None of this should be unknown to Meacham. In his book about the American founders, there are numerous references to Thomas Paine who wrote about the mythicist origins of Christianity which was well documented at the time. And Thomas Paine was one among many others during that era. Going back to early Christianity, there was much debate on all of this, even to the point that a major Christian Father defended the faith by admitting that there were pagan precursors to Christianity but that this was because the Devil implanted these ideas in earlier false religions in order to deceive humanity. But at least this apologetic defense is more honest in its admission than those who simply pretend the evidence doesn’t exist.
I don’t personally care about other people’s personal beliefs about Christian theology and traditions, rituals and practices. The heretical Unity Church I was raised in didn’t place any priority on such matters. If as a kid I had argued that Christianity borrowed from other religions, most of the people in my church wouldn’t have cared and some of them likely would already have been familiar with the evidence. There is nothing inherently anti-Christian about having knowledge of Christian origins. Nor is it dismissive of Christianity and disrespectful of Christians to admit basic historical facts and mythological precedents, no matter how challenging to our received dogma. Any worthy faith shouldn’t require a leap of ignorance.
Besides, in acknowledging what Christians inherited, it remains fair to argue that Jesus and his early followers helped form an original belief system, as would be true of any mature religion as it developed its own unique tradition.
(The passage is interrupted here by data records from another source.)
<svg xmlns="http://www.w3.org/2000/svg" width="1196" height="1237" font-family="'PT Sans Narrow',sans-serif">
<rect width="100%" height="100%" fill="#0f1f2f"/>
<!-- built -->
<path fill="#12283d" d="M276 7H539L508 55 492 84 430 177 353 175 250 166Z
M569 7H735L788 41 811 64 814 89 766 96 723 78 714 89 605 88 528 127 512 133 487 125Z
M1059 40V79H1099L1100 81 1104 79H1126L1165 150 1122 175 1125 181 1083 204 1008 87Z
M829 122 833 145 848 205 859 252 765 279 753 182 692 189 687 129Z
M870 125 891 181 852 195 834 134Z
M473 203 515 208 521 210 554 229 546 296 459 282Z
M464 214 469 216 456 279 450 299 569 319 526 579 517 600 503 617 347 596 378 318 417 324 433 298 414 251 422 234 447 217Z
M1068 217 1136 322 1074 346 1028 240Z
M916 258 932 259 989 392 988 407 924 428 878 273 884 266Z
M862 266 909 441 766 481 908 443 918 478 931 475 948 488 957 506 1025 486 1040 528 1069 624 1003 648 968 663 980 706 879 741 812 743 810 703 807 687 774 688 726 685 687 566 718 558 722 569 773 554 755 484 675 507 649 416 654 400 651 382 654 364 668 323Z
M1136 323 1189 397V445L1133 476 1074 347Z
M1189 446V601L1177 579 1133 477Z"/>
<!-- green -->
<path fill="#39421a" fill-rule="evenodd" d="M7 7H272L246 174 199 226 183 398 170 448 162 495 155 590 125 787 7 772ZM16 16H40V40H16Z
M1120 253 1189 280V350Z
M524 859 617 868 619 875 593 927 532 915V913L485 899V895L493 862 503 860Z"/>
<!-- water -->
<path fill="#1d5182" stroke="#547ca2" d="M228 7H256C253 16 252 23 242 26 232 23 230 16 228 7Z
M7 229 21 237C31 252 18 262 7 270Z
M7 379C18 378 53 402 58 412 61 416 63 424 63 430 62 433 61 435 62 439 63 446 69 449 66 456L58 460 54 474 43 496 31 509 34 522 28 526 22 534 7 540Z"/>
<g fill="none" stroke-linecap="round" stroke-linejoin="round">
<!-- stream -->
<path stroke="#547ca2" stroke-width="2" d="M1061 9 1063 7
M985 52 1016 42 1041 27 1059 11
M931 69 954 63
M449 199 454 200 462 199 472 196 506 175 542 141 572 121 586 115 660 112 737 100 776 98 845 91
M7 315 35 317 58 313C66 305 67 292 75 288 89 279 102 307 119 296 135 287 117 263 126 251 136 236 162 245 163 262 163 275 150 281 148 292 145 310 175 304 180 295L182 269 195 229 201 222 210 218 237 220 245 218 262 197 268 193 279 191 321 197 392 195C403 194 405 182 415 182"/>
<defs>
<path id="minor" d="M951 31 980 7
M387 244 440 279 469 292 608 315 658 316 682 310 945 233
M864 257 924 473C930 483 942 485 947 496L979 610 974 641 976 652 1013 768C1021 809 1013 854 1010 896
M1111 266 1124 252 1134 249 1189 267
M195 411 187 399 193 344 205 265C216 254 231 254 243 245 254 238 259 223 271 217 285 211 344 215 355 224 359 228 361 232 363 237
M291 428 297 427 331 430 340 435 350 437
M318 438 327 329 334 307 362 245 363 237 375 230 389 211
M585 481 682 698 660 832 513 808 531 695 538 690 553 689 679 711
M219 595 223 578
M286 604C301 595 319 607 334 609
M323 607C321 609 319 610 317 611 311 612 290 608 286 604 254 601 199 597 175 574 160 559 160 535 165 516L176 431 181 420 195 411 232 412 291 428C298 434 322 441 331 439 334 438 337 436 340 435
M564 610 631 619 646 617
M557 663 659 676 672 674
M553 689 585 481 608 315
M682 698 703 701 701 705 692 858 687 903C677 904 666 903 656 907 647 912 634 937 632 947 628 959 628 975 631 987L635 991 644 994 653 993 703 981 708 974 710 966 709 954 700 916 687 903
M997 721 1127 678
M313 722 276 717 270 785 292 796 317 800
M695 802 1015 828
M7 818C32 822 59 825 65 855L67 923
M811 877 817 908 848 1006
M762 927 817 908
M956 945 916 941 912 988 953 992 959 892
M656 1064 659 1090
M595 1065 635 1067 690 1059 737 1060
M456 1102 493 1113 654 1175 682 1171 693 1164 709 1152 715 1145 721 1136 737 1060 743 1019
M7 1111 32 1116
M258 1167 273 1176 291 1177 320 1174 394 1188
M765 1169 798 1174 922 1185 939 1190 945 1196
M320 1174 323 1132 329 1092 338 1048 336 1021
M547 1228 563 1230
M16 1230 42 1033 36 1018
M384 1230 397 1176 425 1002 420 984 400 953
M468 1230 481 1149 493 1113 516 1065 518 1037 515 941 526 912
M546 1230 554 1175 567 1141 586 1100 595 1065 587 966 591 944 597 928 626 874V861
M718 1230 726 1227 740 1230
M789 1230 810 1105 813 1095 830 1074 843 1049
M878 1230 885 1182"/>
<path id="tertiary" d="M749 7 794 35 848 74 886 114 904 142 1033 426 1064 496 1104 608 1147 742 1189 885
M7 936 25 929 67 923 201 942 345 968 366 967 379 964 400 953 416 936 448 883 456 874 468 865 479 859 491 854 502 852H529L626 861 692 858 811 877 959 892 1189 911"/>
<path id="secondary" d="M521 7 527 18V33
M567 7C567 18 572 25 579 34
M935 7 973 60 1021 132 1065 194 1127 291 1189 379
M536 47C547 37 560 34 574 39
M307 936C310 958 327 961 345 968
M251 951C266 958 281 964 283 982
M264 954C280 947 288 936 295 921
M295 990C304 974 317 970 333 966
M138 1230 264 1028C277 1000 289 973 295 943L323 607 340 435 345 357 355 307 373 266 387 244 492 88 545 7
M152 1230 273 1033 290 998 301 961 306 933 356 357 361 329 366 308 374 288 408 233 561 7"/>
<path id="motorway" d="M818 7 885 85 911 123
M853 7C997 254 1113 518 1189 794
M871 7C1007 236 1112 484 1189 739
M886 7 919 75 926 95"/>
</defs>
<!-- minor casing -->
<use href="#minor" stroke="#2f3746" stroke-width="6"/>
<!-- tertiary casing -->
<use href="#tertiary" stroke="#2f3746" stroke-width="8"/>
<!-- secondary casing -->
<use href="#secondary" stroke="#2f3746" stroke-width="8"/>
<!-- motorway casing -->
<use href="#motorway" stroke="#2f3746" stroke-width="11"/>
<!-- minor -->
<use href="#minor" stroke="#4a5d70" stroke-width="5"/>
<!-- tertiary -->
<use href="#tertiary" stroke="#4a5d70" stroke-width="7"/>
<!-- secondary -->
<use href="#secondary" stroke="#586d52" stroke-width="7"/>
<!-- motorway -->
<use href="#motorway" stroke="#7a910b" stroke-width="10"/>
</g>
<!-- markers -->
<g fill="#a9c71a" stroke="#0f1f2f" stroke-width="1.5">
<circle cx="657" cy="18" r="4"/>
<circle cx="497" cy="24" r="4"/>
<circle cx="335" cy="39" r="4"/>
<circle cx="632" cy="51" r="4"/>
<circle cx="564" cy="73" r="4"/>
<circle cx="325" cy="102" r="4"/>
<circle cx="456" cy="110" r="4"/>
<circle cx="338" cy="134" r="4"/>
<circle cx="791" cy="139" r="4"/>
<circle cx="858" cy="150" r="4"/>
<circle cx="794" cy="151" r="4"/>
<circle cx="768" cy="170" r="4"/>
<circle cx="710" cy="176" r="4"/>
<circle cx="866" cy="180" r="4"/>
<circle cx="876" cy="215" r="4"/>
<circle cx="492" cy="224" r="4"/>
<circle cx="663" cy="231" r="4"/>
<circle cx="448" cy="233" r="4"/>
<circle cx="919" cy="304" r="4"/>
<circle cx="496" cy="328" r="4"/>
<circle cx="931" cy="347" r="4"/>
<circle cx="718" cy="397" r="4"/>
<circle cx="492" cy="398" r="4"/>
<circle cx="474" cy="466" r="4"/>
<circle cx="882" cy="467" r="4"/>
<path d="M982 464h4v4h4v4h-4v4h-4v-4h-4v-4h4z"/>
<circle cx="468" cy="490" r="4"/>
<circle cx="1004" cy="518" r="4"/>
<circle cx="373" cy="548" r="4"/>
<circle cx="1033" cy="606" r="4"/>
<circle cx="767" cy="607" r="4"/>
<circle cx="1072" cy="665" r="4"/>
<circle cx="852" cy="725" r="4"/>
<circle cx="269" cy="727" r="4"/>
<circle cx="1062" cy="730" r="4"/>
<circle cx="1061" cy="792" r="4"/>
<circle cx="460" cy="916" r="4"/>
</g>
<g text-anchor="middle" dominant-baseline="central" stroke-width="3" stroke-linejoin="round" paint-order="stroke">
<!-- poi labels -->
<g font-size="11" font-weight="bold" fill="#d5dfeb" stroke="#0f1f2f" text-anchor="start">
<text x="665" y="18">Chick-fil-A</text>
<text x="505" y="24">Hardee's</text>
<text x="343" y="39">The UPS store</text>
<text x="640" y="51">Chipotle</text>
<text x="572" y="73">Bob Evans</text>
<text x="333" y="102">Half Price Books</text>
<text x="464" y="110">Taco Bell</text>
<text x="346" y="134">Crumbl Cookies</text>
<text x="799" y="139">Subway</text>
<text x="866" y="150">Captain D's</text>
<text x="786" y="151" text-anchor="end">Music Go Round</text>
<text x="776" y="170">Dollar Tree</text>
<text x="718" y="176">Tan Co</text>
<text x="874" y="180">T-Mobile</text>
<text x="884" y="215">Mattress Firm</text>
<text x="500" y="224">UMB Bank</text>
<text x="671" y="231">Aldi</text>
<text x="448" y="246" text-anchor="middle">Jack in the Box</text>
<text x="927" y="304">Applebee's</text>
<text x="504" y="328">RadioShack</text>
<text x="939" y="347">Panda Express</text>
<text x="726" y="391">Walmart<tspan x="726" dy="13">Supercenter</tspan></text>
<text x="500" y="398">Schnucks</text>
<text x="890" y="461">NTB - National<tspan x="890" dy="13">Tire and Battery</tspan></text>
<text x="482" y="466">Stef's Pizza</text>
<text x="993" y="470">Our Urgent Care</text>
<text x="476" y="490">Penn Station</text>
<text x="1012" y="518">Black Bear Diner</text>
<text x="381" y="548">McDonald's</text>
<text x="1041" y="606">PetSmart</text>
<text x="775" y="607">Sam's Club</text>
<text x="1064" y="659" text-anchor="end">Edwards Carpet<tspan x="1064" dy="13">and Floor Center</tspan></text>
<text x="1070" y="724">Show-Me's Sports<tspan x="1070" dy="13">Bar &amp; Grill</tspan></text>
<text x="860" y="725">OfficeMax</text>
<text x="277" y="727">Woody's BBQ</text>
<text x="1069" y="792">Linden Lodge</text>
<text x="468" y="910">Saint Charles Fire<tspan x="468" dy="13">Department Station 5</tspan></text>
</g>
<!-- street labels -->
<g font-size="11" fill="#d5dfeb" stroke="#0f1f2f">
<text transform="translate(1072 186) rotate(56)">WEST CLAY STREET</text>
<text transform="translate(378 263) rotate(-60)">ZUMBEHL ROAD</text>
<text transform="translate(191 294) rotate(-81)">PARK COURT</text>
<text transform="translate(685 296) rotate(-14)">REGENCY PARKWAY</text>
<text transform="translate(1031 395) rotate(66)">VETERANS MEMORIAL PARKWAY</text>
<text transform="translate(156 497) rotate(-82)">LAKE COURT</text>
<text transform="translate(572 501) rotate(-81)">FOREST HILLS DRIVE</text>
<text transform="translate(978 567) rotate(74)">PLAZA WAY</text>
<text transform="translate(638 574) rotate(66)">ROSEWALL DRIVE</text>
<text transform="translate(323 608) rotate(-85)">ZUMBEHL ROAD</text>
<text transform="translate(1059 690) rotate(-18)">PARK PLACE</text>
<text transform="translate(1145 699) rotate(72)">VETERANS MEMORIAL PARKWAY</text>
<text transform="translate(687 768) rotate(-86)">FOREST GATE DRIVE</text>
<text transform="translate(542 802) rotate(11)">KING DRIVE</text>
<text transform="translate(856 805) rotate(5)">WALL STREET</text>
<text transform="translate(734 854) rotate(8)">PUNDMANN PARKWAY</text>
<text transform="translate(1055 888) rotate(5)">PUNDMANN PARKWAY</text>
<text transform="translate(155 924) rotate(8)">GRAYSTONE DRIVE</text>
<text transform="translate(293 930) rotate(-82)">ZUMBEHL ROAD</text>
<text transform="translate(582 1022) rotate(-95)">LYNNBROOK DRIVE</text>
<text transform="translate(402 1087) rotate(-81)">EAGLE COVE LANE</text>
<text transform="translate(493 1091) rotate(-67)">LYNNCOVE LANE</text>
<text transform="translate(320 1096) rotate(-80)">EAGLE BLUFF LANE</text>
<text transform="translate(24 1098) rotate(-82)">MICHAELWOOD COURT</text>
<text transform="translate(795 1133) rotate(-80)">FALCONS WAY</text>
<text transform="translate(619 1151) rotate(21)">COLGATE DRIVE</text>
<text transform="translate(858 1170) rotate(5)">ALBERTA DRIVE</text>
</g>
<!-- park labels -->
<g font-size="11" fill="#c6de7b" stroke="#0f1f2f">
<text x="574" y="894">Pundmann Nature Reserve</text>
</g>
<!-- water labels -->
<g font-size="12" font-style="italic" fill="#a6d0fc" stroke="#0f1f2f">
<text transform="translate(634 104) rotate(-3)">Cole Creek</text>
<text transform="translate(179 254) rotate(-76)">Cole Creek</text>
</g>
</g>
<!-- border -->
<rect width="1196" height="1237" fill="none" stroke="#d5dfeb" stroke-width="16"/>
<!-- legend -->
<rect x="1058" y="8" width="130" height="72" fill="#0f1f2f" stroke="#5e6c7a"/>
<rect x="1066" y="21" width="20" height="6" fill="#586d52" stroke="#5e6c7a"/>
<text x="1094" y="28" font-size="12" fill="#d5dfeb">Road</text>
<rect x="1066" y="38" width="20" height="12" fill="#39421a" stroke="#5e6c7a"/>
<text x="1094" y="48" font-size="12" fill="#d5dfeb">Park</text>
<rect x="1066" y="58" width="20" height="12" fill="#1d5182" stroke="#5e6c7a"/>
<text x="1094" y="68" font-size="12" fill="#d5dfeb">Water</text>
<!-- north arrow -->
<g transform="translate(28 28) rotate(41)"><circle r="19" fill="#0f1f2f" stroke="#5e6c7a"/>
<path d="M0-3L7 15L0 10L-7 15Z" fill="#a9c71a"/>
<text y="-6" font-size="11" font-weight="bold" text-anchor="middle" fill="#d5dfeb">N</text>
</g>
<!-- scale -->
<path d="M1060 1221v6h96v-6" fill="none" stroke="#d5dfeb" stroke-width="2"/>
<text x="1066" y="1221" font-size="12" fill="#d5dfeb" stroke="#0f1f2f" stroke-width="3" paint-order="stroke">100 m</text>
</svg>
Christian theology about resurrection should be understood on its own terms, but that doesn’t mean we shouldn’t bother understanding it in terms of the ancient world out of which Christianity emerged. This doesn’t lessen the value of Christianity in any way. Rather, this broadens our potential insight about what it means to have a personal relation to the divine and to be personally saved (or, for atheists and agnostics, to offer context and allow for perspective). These are ancient concerns that extend far beyond Christianity proper. We are inheritors not only of Christianity but of the entire ancient world.
For some Christians such as Robert M. Price, learning the truth causes them to lose faith. But for still others like Tom Harpur, the truth strengthened their faith even further. On that note, no matter what you believe or don’t believe about resurrection: Happy Easter! And in remembrance of resurrection’s ancient agricultural inspiration, after this past long lingering Winter, I welcome the return of Spring. That is a resurrection of the world that includes us all, even the dead in taking on new forms. Life emerging from the empty tomb of the cold soil is no small miracle.